My ideas on this issue, however, quickly changed.  It’s not because of Nancy Pelosi’s re-election as House leader; that was pretty much in the cards and it looks like the Dems were only willing to put up with a continuation of her failed leadership because they need the money and there isn’t much at stake; the House Democrats’ role will be limited over the next few years to standing in front of the Trump steamroller and flailing away with their usual incessant babbling of “principles” about which no one but their true believers care.   Mr. Schumer’s utter cluelessness (See, again CLUELESSNESS, THY NAME IS DEMOCRAT!, 11/29/16) is not the reason I no longer think he is the head of his party; indeed, his manifest inability to interpret the 2016 election, if anything, makes him even more qualified to represent a party whose most salient characteristic is being utterly out of touch with the population it aspires to manage, er, sorry, govern.
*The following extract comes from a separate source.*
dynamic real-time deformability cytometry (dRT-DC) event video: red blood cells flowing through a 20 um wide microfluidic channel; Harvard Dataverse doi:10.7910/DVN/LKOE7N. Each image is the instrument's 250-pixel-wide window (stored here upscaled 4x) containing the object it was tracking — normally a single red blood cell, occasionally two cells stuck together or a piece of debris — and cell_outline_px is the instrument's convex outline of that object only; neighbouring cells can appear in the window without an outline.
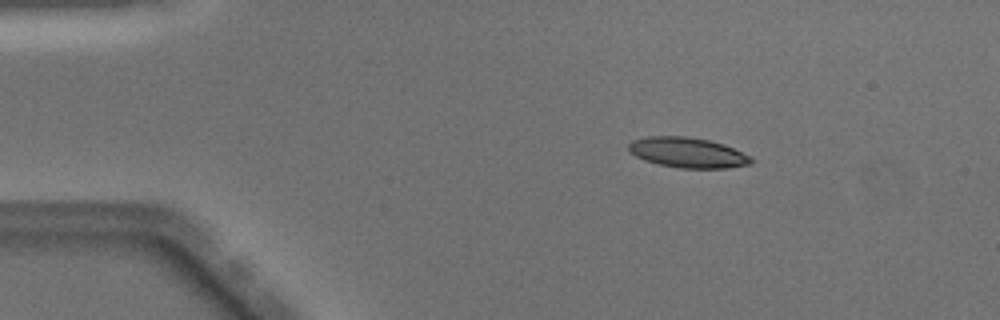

The answer to who will lead the Democratic Party is rather obvious and I am somewhat embarrassed that I wasn’t thinking broadly enough to see it when my friend asked:  it will be Barack Obama who will lead the Democratic Party forward.   Mr. Obama is only 55 years old.  He is articulate, intelligent, and charming and, by and large, well-liked by the American people.  His young and attractive family, which has captured the hearts of the public, has helped immensely in his building of this goodwill.   The media absolutely adore this guy.   (Remember back in 2008, when the media preferred him even to Hillary Clinton, the object of their unrelenting and shameless tank diving in 2016 and, indeed, in every year since 1992, with the exception of 2008?)   Mr. Obama has beaten the Republicans twice, thus displaying an ability that is increasingly rare among Democratic politicians.  Despite surface arguments to the contrary, he is utterly conventional in his thinking.   He is a true believer in Democratic dogma regarding the efficacy, indeed, the superiority, of decision making by those whose life experience has been confined to the public sector.   This combination of traits makes him popular among all wings of the Democratic Party.

No, I don’t anticipate that President Obama will pull a John Quincy Adams and return to elective office, though I wouldn’t completely discount the possibility.   And for at least the next four years, going the William Howard Taft route and taking a seat on the Supreme Court is not an option open to the President.    But that is not to say that this young, vigorous, intelligent, thoughtful, popular true believer cannot lead his party for a long, long time.

After all, who else do the Democrats have?